Went to the doctors over reading week for my annual physical. He wrote my prescriptions for the next year. So far I have been given the all clear although there are some test results that he was waiting for. More importantly he gave me the all clear for going to the gym. I remember when I was in physio and I was strictly forbidden to run on the treadmill. I was allowed to walk at most 15 minutes (not that I listened) and there was no way I was going to be running. So I was surprised when he said to go ahead. Now he did recommend the eliptical over the treadmill because it is less weight-bearing but he thinks the cardio is good. Monday I ran 3 miles in 32 minutes and then did 40 sit-ups and 4 miles on the bike. I was quite proud of myself and so far no flare-ups as a result of the exercise. Hope I can keep it up!

Under Pressure

As soon as I thought of the title I thought of the song and now it's going through my head. Feeling a lot of pressure and stress at the moment. As far as academics go I am still doing extremely well. I just put a lot of pressure on myself. I am an overachiever. Mind you, I probably should have been studying instead of watching an autopsy video the night before a test. Well if the test was in biology it would have helped.... but it wasn't.

I know that one of the things that is really on my mind is the fact that if I don't have a summer job then it is possible I will be evicted. I know it's not the end of the world.... but it is still weighing on me quite a bit, and keeping me up at night. My EI will run out at the beginning of June and I think I can safely say that my apartment won't allow me to continue living there rent free... or even on the paltry sum that Ontario Works pays. So I am sincerely hoping that I will have a job and will be able to pay bills. I try not to think about it but that is easier said than done.

This time of year always tends to be hard on me.... Painful memories... and things just always seem to happen around now. Forget SAD it's Spring I have trouble with. LOL

Letter from the Dean

No it's not a letter saying I am in trouble. I got a letter for academic achievement. Quite proud of that and wanted to share. Hoping to get another one this semester! :)

Protector or Just Anti-Social

Az is now 6 years old and he really is my baby. Usually it is just me and him and home and I think he has really gotten used to that fact. I don't tend to have a lot of people over. Either he is just really anti-social or he seems to think I need protecting because he attacks just about everyone that comes over. I don't know what is going on but I really want the behaviour to stop. For one I am getting caught in the crosshairs because I don't want my friends to wind up bleeding all over my floors. And I really don't like it when he attacks and it hasn't been provoked. He was even stalking his prey the other day when a friend came over to study. For the first time ever I had to lock him in my room. Maybe I should have gotten him declawed after all. Open to suggestions if people have them.

Cinderella Complex

I was at the gym the other day (yes you heard that correctly) and was running on the treadmill, wondering if I was distributing my weight evenly as each foot hit the treadmill and wondering if other people thought I looked funny. A little bit later a friend of mine and I were talking about it.
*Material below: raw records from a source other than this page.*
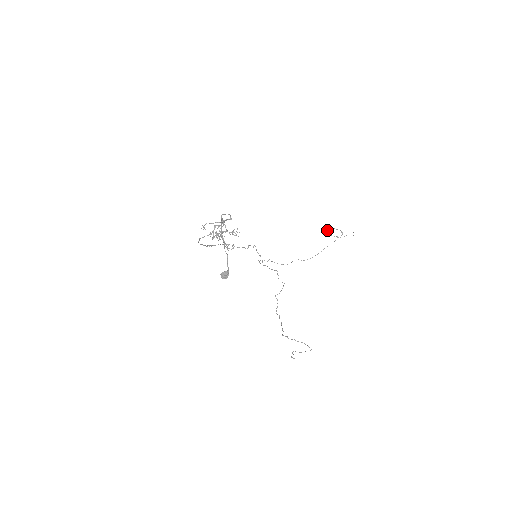
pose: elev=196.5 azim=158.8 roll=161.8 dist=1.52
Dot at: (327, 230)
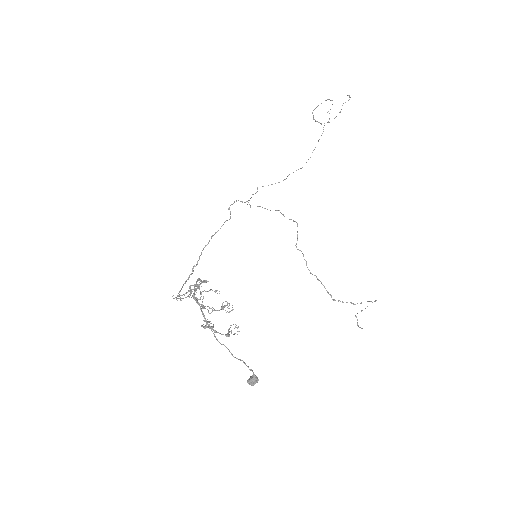
Dot at: (313, 119)
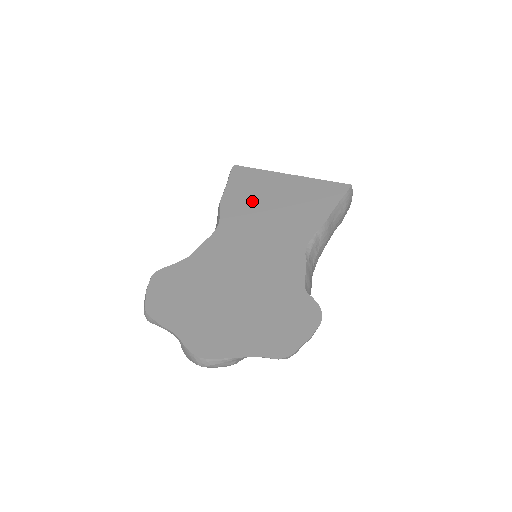
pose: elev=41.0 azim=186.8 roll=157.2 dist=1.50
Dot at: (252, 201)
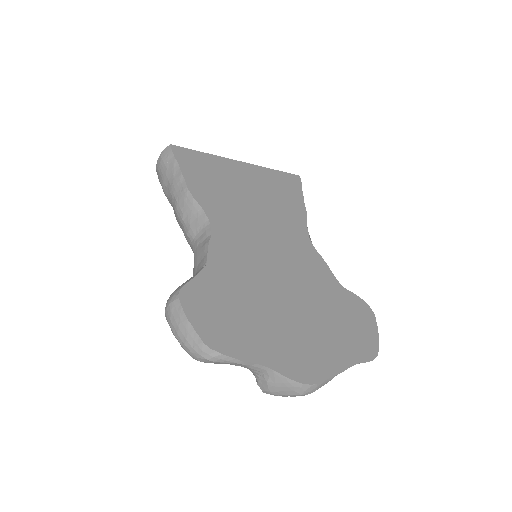
Dot at: (225, 191)
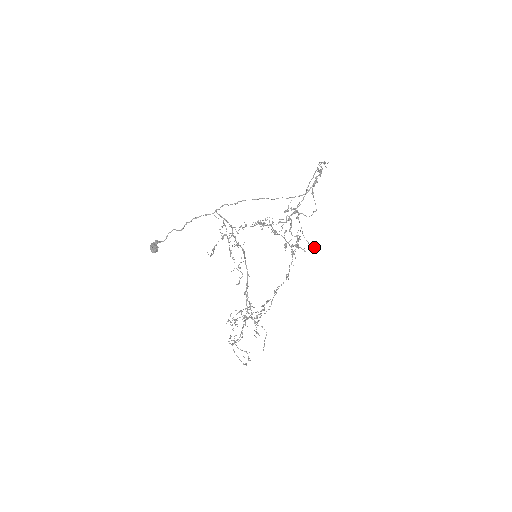
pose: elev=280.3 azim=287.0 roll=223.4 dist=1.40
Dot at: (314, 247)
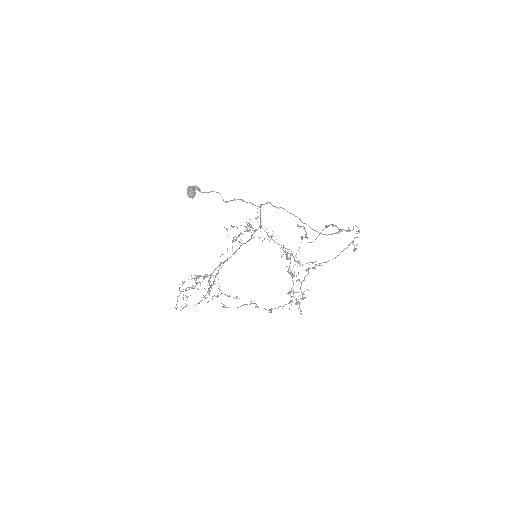
Dot at: occluded
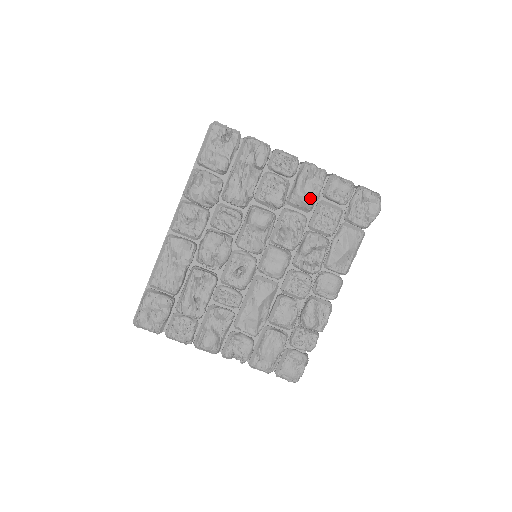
Then it hit me that really we are all just self-absorbed and it's nothing more than a Cinderella complex. The irony is that we are all focusing on what other people think of us and really they aren't thinking about you... they are wondering the exact same thing. I certainly don't pay attention to other people who are running, especially people I don't know. And am betting that people aren't really paying attention to me either.